§ WORK TO BE COMPLETED
One part of the entries below is wanted: the lines from the one containing "24: (274, 212)" through the one containing "30: (198, 96)". Write those out exactly and nothing else.

§ PROVIDED RECORDS
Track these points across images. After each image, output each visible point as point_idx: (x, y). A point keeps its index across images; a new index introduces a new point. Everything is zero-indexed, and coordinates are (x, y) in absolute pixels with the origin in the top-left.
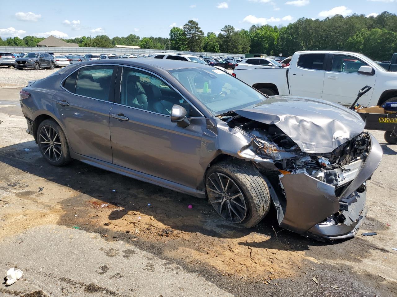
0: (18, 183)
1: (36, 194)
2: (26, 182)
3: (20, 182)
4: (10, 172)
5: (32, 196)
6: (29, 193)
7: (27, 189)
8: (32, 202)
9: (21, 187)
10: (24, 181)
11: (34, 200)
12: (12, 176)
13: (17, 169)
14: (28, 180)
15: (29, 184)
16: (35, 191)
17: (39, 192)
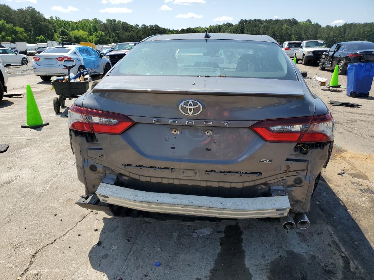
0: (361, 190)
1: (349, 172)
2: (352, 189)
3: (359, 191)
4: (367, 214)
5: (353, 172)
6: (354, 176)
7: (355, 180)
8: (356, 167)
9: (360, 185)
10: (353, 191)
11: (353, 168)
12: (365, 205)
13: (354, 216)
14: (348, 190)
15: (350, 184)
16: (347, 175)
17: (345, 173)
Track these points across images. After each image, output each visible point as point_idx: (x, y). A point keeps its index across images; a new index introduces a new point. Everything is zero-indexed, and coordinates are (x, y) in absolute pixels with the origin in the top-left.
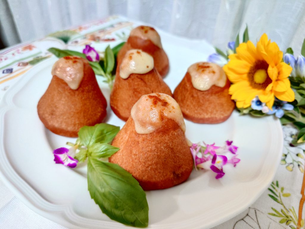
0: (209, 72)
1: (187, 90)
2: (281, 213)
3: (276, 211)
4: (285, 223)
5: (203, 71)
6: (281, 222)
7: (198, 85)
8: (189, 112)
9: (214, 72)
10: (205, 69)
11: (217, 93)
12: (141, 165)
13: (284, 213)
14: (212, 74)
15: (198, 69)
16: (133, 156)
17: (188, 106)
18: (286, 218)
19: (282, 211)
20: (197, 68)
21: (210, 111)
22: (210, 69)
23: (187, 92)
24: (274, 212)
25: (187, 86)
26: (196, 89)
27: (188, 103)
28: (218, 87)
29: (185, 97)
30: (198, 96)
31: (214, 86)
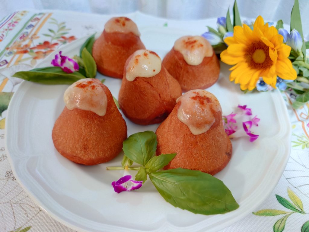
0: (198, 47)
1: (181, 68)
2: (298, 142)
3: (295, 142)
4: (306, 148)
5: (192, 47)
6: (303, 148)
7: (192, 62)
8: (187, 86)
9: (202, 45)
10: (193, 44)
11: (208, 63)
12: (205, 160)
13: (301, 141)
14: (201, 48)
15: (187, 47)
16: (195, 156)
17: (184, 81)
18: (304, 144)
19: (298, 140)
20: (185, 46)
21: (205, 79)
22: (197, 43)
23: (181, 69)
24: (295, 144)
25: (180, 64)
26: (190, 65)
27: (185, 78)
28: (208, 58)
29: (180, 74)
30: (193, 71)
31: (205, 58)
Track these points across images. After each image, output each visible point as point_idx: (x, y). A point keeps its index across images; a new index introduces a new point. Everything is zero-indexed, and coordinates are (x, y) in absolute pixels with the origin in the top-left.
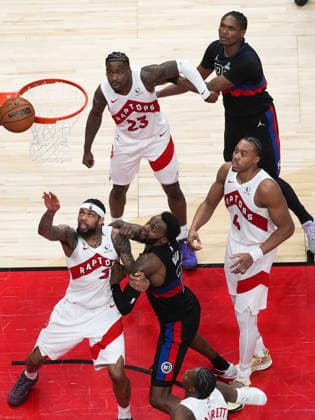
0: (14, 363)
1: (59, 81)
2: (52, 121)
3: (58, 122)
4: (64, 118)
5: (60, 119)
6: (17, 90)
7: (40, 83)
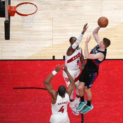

---

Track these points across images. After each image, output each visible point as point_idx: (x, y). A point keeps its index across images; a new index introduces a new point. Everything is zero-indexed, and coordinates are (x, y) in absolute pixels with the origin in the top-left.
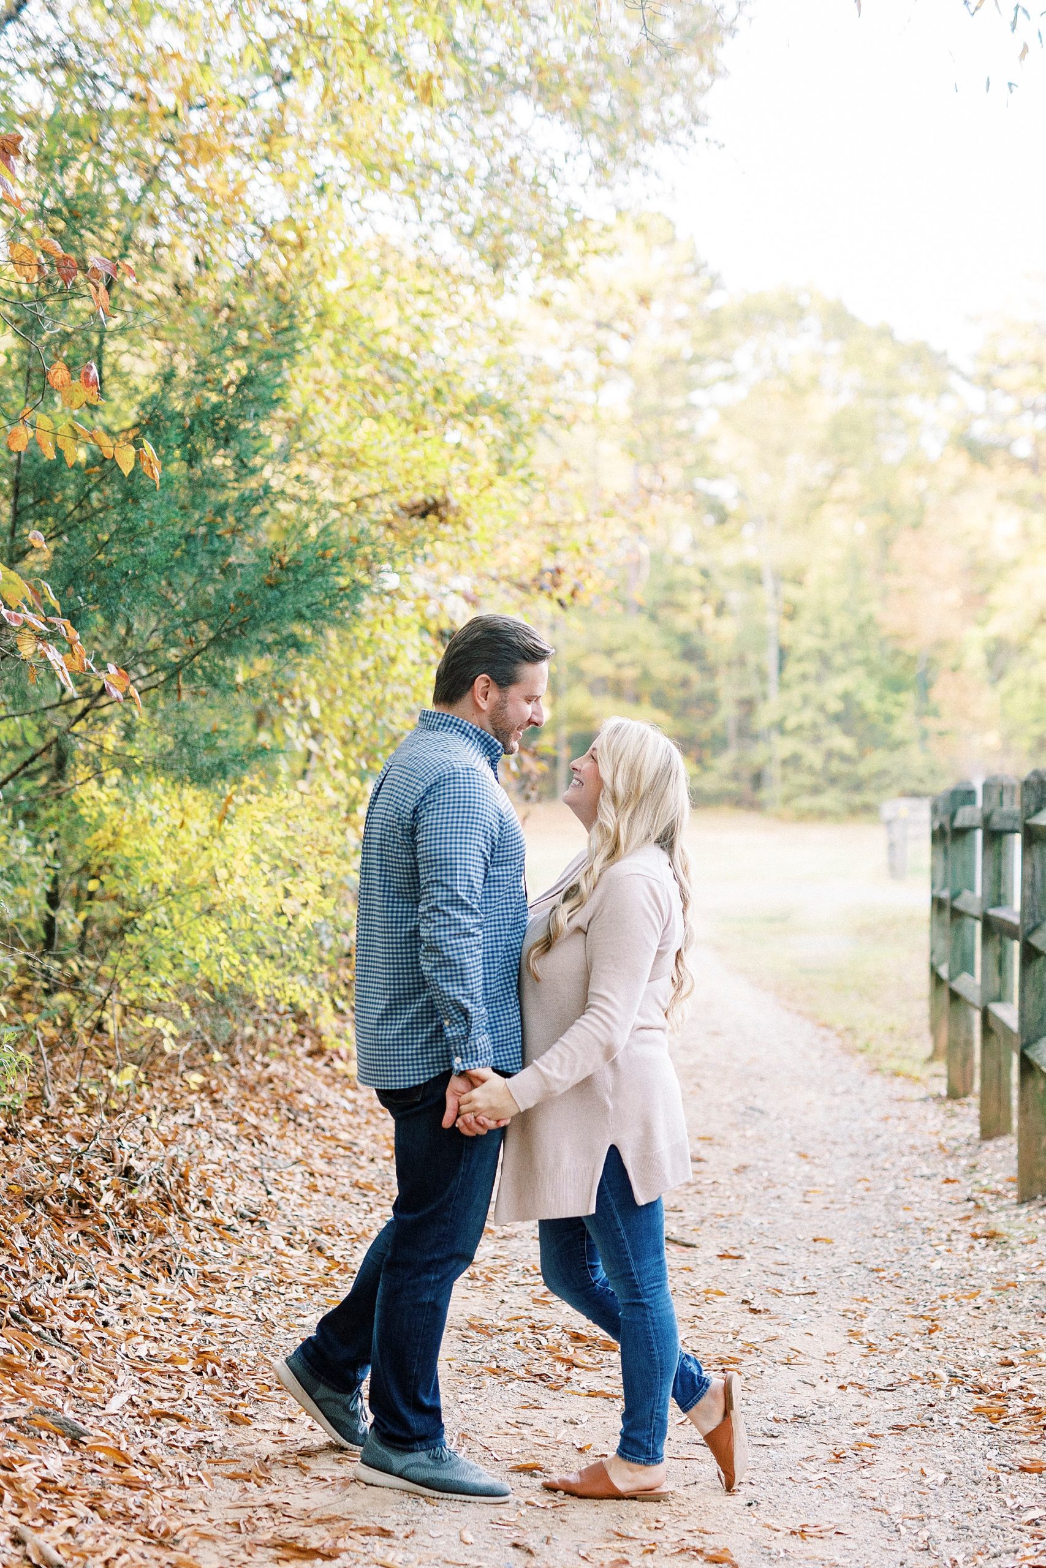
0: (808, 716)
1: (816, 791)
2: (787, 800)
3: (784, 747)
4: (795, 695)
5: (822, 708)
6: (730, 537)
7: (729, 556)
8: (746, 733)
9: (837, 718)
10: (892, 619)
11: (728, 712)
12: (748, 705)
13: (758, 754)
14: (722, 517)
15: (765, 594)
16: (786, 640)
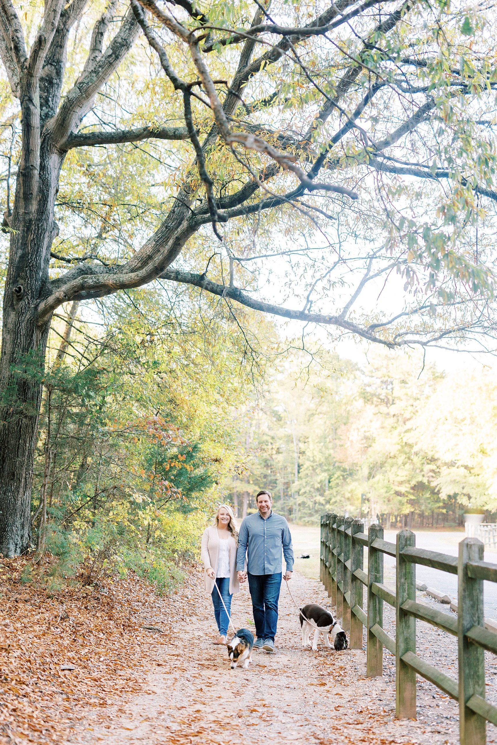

§ WORKED SOLUTION
24: (274, 212)
25: (187, 86)
26: (196, 89)
27: (188, 103)
28: (218, 87)
29: (185, 97)
30: (198, 96)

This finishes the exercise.